DotCooperation LLC is the Registry of the Top-Level Domain (TLD) .coop.

It is one of the original four ‘sponsored’ internet namespaces - specialized TLDs that represent a community most affected by the TLD. .coop has been managed by DotCoop LLC since 2002 when the contract with the Internet Corporation for Assigned Names and Numbers (ICANN) was first agreed.

== Responsibilities ==
As the sponsor, DotCoop LLC works within a charter defining the purpose for which the TLD was created and how it is to be operated. It is responsible for developing policies that ensure the TLD is operated for the benefit of the global cooperative community. It is also responsible for selecting the registry operator and, to varying degrees, for establishing the roles played by registrars and their relationship with the registry operator.

DotCoop LLC exercises its delegated authority according to fairness standards and in a manner that is representative of the global cooperative community

==Aims==
The .coop domain suffix allows cooperatives to identify themselves as member-owned businesses and to help consumers find them.
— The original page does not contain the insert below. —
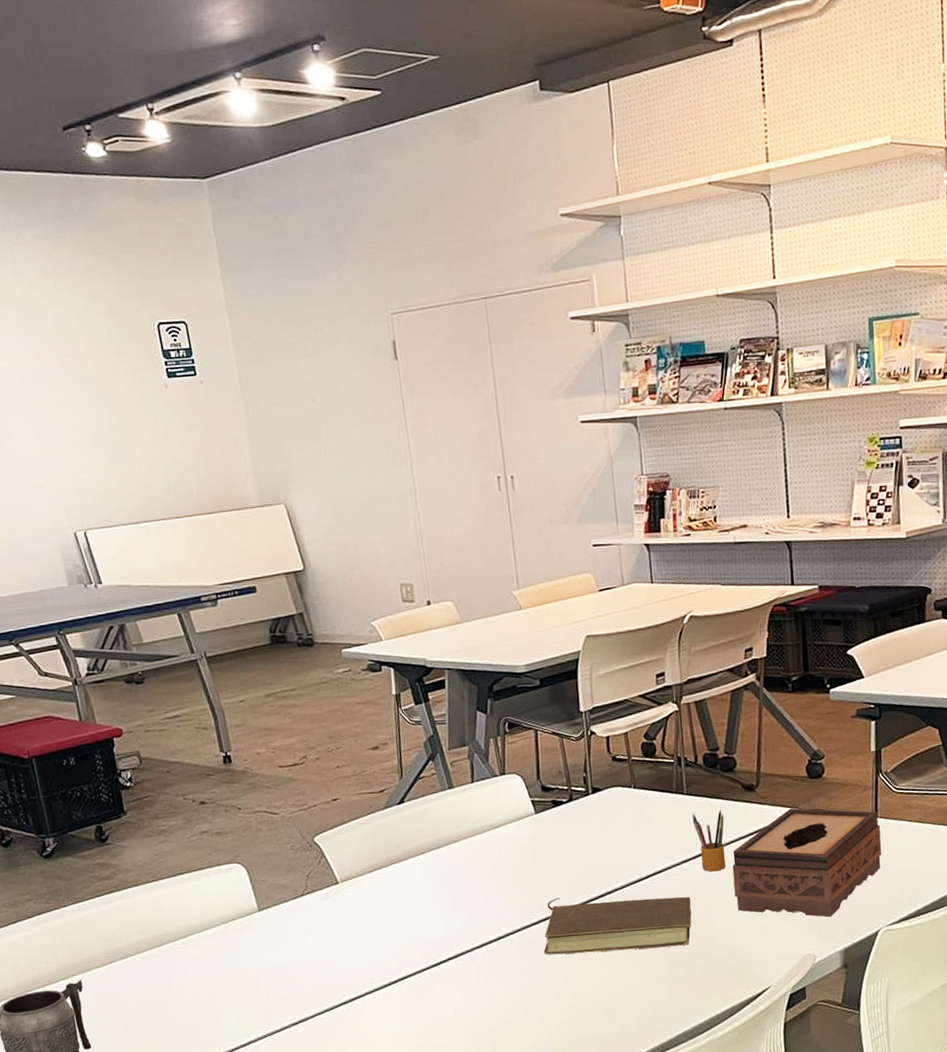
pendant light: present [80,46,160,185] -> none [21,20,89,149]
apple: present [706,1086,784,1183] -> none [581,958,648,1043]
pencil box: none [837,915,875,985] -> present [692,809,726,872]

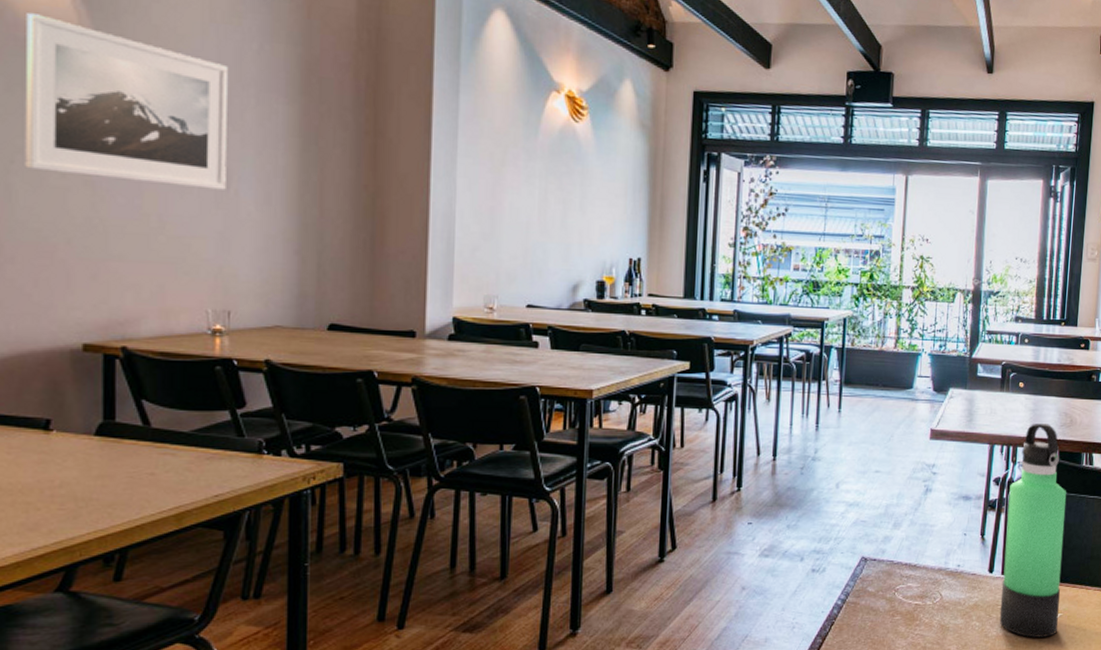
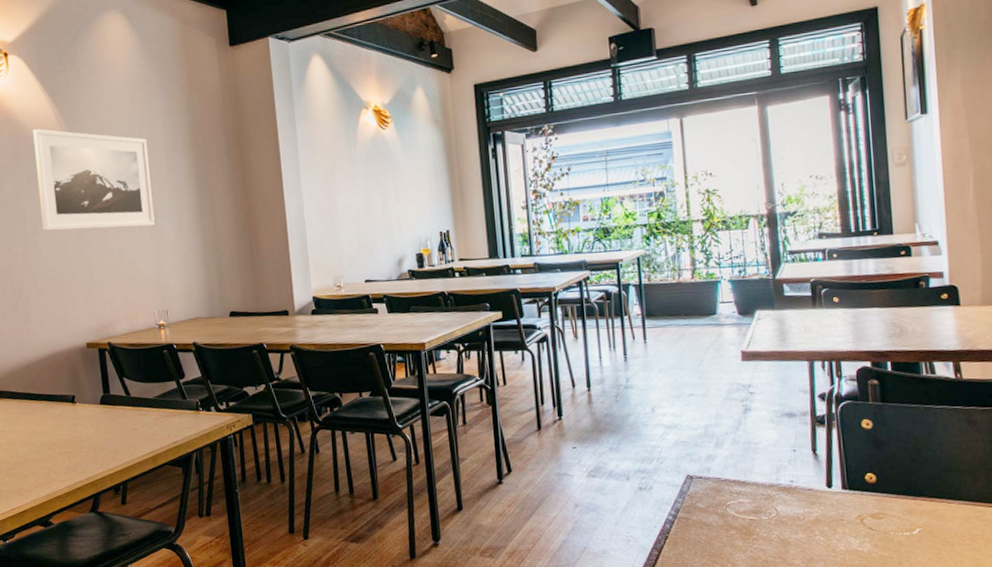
thermos bottle: present [999,422,1067,638] -> none [838,335,919,553]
The .coop domain reflects the cooperative movement’s aims of growing awareness of the movement.

==Organisation==
DotCoop was set up in 2001 by the Midcounties Cooperative to manage the .coop TLD through a subsidiary; Midcounties Co-operative Domains. This body managed the technical operations of the .coop registry under a contract with DotCoop. In 2012, Midcounties Co-operative Domains became Domains.coop, a wholly owned subsidiary of the ICA. Domains.coop Ltd is headquartered in Oxford, UK.

The National Cooperative Business Association (NCBA) and the International Co-operative Alliance (ICA) each own 50% of DotCooperation LLC, headquartered in Washington DC. In 2017, DotCoop LLC became the owner of Domains.coop Ltd., an accredited registrar that, alongside other registrar businesses, retails the .coop domain. Domains.coop records and maintains the contact and technical information that makes up the registration and provides the technical information to the central directory or ‘registry’. This allows computers on the Internet to send e-mail or reach a website. CentralNic provides .coop with the technical infrastructure to maintain the registry.

== Verification ==
The .coop suffix is exclusive to cooperatives and can only be used by recognised cooperatives, associations and businesses whose mission is exclusively to support and promote the cooperative business model. DotCoop LLC is responsible for verifying that all .coop registrants are eligible to use the .coop domain under the terms of the sponsored namespace charter and the ICANN contract and safeguarding the .coop namespace.

Some 8,000 .coop domains by approximately 5,000 co-operatives from 90 countries have been registered.

==Promotion==
DotCoop LLC is responsible for the promotion of the .coop TLD to the global cooperative community. In 2017 Dotcoop launched a major re-branding campaign - ‘The Dot That Says a Lot’.

== The Global Cooperative Marque ==
.coop administers and promotes the global visual identity of the co-op movement; the Global Cooperative Marque, a logo for cooperatives worldwide, created by the International Cooperative Alliance and used by 3,400 Marque registrants from 106 countries.